== Aim of the exercise ==
Write out every one of the lines below exactly as they appear, omitting the pictures from your answer.

--- Information given Enclosed Below ---

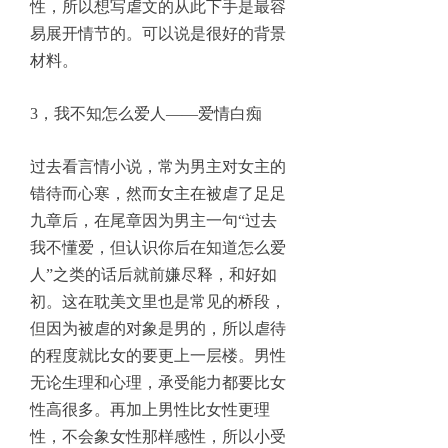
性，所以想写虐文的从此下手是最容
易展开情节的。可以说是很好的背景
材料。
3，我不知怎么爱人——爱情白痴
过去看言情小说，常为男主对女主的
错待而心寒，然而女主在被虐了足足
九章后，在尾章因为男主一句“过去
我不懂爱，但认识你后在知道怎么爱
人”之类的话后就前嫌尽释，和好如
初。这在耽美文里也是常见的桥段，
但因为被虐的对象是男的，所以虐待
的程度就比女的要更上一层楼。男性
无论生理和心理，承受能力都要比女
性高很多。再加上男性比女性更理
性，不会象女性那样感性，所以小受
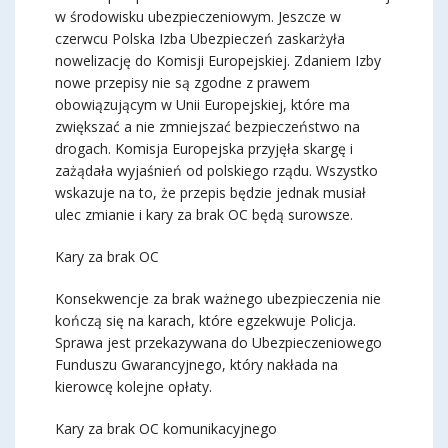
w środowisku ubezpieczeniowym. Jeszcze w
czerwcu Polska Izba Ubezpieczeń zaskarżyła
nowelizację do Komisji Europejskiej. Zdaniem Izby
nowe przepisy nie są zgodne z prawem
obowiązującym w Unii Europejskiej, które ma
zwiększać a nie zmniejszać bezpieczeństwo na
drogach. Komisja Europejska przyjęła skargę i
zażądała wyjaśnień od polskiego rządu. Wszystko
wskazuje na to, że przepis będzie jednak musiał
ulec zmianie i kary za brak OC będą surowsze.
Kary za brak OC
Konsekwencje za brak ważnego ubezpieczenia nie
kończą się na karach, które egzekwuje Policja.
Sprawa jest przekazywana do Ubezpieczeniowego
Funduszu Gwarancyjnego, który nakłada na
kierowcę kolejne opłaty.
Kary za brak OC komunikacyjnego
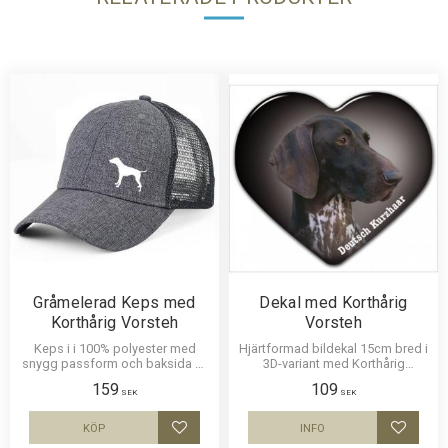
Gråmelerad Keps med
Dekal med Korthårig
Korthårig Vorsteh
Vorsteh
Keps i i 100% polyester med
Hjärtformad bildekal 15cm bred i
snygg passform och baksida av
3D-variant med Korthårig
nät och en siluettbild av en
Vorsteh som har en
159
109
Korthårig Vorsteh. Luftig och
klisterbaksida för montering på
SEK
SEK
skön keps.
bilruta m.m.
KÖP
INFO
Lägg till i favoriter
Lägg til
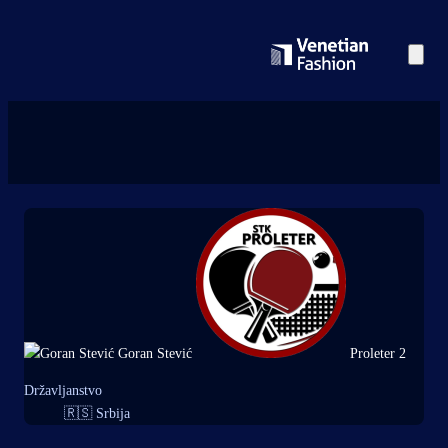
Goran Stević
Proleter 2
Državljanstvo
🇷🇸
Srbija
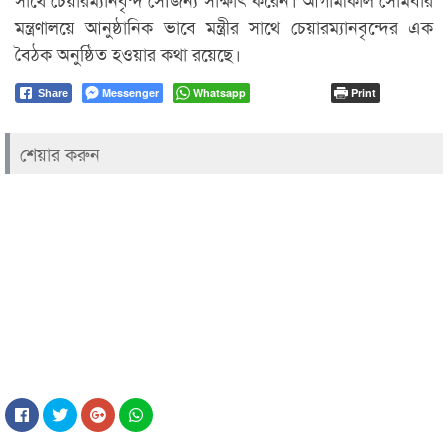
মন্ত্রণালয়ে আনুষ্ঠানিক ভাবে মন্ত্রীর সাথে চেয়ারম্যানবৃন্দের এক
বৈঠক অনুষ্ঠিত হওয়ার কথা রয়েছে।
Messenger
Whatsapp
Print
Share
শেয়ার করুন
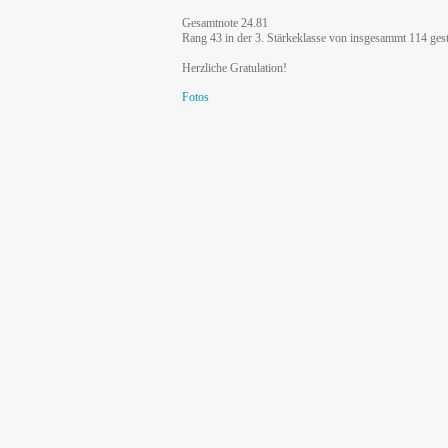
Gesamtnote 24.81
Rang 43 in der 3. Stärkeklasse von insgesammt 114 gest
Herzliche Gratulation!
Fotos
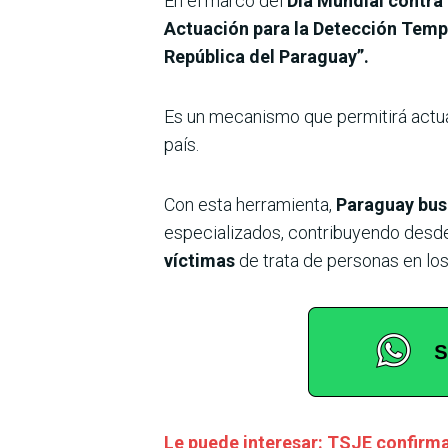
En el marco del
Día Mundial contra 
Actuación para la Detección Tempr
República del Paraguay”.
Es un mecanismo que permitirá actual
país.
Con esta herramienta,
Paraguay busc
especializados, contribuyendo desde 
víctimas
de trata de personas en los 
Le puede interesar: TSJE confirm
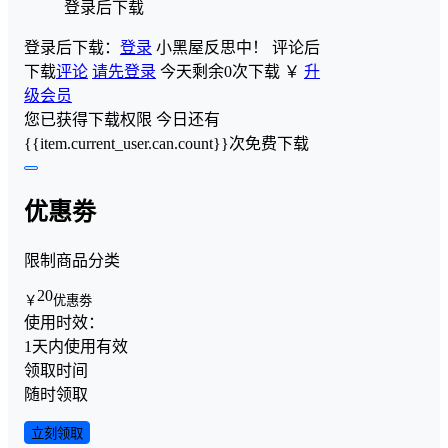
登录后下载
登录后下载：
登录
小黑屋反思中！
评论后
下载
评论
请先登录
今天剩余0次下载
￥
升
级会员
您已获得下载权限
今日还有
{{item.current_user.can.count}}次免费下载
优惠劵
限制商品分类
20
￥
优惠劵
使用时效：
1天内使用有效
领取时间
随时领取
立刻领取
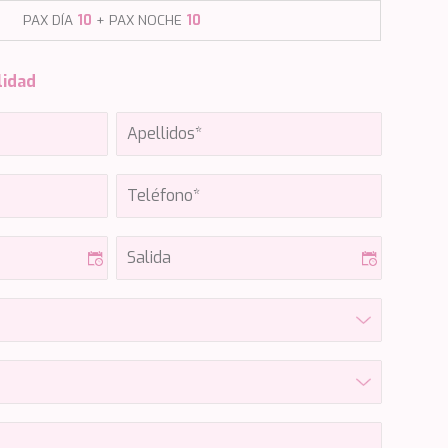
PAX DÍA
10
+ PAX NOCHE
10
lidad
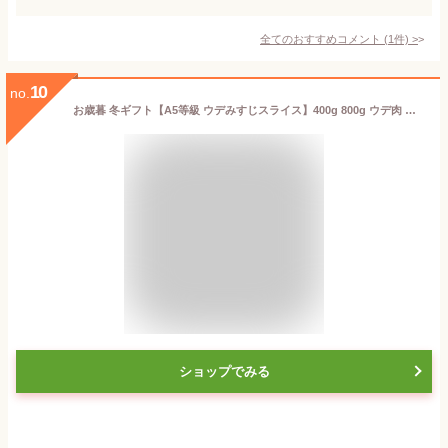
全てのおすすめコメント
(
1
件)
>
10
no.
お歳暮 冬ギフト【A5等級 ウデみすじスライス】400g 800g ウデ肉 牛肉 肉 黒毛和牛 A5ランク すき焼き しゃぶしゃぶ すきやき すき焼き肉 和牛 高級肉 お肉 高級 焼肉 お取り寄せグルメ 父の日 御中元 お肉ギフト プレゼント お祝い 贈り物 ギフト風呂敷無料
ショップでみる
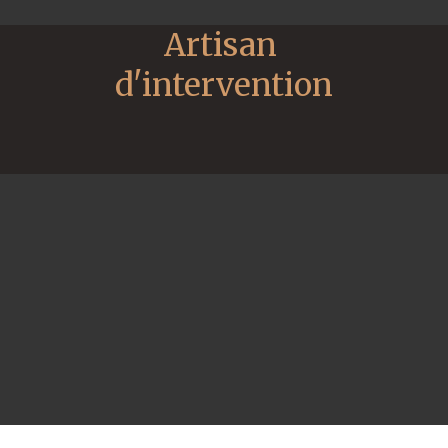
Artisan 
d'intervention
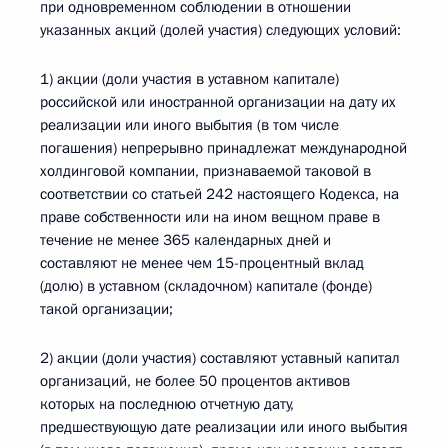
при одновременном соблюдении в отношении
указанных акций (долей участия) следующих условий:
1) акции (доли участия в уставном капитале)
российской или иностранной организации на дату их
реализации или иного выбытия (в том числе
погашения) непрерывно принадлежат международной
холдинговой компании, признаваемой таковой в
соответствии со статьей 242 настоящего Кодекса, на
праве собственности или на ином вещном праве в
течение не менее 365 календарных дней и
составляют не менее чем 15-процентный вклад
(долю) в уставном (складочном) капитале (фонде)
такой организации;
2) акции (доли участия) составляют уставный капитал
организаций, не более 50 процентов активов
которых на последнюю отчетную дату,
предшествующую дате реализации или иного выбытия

--- End of Enclosed Information given ---

== Your response ==
性，所以想写虐文的从此下手是最容
易展开情节的。可以说是很好的背景
材料。
3，我不知怎么爱人——爱情白痴
过去看言情小说，常为男主对女主的
错待而心寒，然而女主在被虐了足足
九章后，在尾章因为男主一句“过去
我不懂爱，但认识你后在知道怎么爱
人”之类的话后就前嫌尽释，和好如
初。这在耽美文里也是常见的桥段，
但因为被虐的对象是男的，所以虐待
的程度就比女的要更上一层楼。男性
无论生理和心理，承受能力都要比女
性高很多。再加上男性比女性更理
性，不会象女性那样感性，所以小受
w środowisku ubezpieczeniowym. Jeszcze w
czerwcu Polska Izba Ubezpieczeń zaskarżyła
nowelizację do Komisji Europejskiej. Zdaniem Izby
nowe przepisy nie są zgodne z prawem
obowiązującym w Unii Europejskiej, które ma
zwiększać a nie zmniejszać bezpieczeństwo na
drogach. Komisja Europejska przyjęła skargę i
zażądała wyjaśnień od polskiego rządu. Wszystko
wskazuje na to, że przepis będzie jednak musiał
ulec zmianie i kary za brak OC będą surowsze.
Kary za brak OC
Konsekwencje za brak ważnego ubezpieczenia nie
kończą się na karach, które egzekwuje Policja.
Sprawa jest przekazywana do Ubezpieczeniowego
Funduszu Gwarancyjnego, który nakłada na
kierowcę kolejne opłaty.
Kary za brak OC komunikacyjnego
Gråmelerad Keps med
Dekal med Korthårig
Korthårig Vorsteh
Vorsteh
Keps i i 100% polyester med
Hjärtformad bildekal 15cm bred i
snygg passform och baksida av
3D-variant med Korthårig
nät och en siluettbild av en
Vorsteh som har en
159
109
Korthårig Vorsteh. Luftig och
klisterbaksida för montering på
SEK
SEK
skön keps.
bilruta m.m.
KÖP
INFO
Lägg till i favoriter
Lägg til
Goran Stević
Proleter 2
Državljanstvo
🇷🇸
Srbija
মন্ত্রণালয়ে আনুষ্ঠানিক ভাবে মন্ত্রীর সাথে চেয়ারম্যানবৃন্দের এক
বৈঠক অনুষ্ঠিত হওয়ার কথা রয়েছে।
Messenger
Whatsapp
Print
Share
শেয়ার করুন
Gesamtnote 24.81
Rang 43 in der 3. Stärkeklasse von insgesammt 114 gest
Herzliche Gratulation!
Fotos
En el marco del
Día Mundial contra 
Actuación para la Detección Tempr
República del Paraguay”.
Es un mecanismo que permitirá actual
país.
Con esta herramienta,
Paraguay busc
especializados, contribuyendo desde 
víctimas
de trata de personas en los 
Le puede interesar: TSJE confirm
登录后下载
登录后下载：
登录
小黑屋反思中！
评论后
下载
评论
请先登录
今天剩余0次下载
￥
升
级会员
您已获得下载权限
今日还有
{{item.current_user.can.count}}次免费下载
优惠劵
限制商品分类
20
￥
优惠劵
使用时效：
1天内使用有效
领取时间
随时领取
立刻领取
PAX DÍA
10
+ PAX NOCHE
10
lidad
全てのおすすめコメント
(
1
件)
>
10
no.
お歳暮 冬ギフト【A5等級 ウデみすじスライス】400g 800g ウデ肉 牛肉 肉 黒毛和牛 A5ランク すき焼き しゃぶしゃぶ すきやき すき焼き肉 和牛 高級肉 お肉 高級 焼肉 お取り寄せグルメ 父の日 御中元 お肉ギフト プレゼント お祝い 贈り物 ギフト風呂敷無料
ショップでみる
Artisan 
d'intervention
при одновременном соблюдении в отношении
указанных акций (долей участия) следующих условий:
1) акции (доли участия в уставном капитале)
российской или иностранной организации на дату их
реализации или иного выбытия (в том числе
погашения) непрерывно принадлежат международной
холдинговой компании, признаваемой таковой в
соответствии со статьей 242 настоящего Кодекса, на
праве собственности или на ином вещном праве в
течение не менее 365 календарных дней и
составляют не менее чем 15-процентный вклад
(долю) в уставном (складочном) капитале (фонде)
такой организации;
2) акции (доли участия) составляют уставный капитал
организаций, не более 50 процентов активов
которых на последнюю отчетную дату,
предшествующую дате реализации или иного выбытия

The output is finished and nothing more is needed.